Dans un bhojnalaya marwari, le service fonctionne au réassort : les serveurs repassent avec dal, légumes et pains tant que votre assiette reste ouverte. Levez la main ou couvrez le plateau pour arrêter la ronde, sans quoi le repas se prolonge bien au-delà de votre appétit. La formule couvre l’ensemble, les douceurs comprises.

Les marchés complètent l’expérience, avec leurs friteuses à kachori, leurs sacs de bhujia et leurs montagnes d’épices en poudre. L’ambiance rappelle celle des marchés de nuit thaïlandais, la chaleur sèche et les cuivres en plus.

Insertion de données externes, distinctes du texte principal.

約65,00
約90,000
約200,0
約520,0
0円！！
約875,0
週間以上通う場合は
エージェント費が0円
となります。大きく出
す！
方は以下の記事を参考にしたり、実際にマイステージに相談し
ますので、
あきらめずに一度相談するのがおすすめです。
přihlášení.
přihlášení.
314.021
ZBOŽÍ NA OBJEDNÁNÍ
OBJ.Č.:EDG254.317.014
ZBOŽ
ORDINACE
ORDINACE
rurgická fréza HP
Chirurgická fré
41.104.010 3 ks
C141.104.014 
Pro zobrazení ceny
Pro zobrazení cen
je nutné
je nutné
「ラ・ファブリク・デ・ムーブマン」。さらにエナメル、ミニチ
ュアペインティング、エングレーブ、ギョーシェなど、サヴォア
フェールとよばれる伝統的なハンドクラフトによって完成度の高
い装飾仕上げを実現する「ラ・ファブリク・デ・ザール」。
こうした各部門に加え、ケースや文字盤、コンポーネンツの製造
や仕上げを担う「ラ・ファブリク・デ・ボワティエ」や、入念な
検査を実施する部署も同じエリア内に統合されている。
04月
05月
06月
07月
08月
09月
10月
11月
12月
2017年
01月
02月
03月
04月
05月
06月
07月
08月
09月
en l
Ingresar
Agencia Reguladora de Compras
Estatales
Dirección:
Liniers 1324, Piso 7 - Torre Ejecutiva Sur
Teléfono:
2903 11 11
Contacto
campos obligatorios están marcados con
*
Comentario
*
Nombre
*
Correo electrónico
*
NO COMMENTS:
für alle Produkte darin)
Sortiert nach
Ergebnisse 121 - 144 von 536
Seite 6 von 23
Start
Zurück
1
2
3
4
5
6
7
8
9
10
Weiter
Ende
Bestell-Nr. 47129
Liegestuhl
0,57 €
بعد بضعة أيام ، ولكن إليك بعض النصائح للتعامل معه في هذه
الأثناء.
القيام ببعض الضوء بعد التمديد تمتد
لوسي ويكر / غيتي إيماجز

Côté prudence, suivez la règle simple : eau en bouteille capsulée, aliments servis brûlants, méfiance envers le cru, les glaçons et les jus coupés, et un avis médical avant le départ pour les recommandations sanitaires à jour.

Prochaine étape : repérez une ville par spécialité, une baati à Udaipur, une kachori à Jodhpur, un ghevar à Jaipur, et construisez votre itinéraire autour de ces trois assiettes plutôt que l’inverse.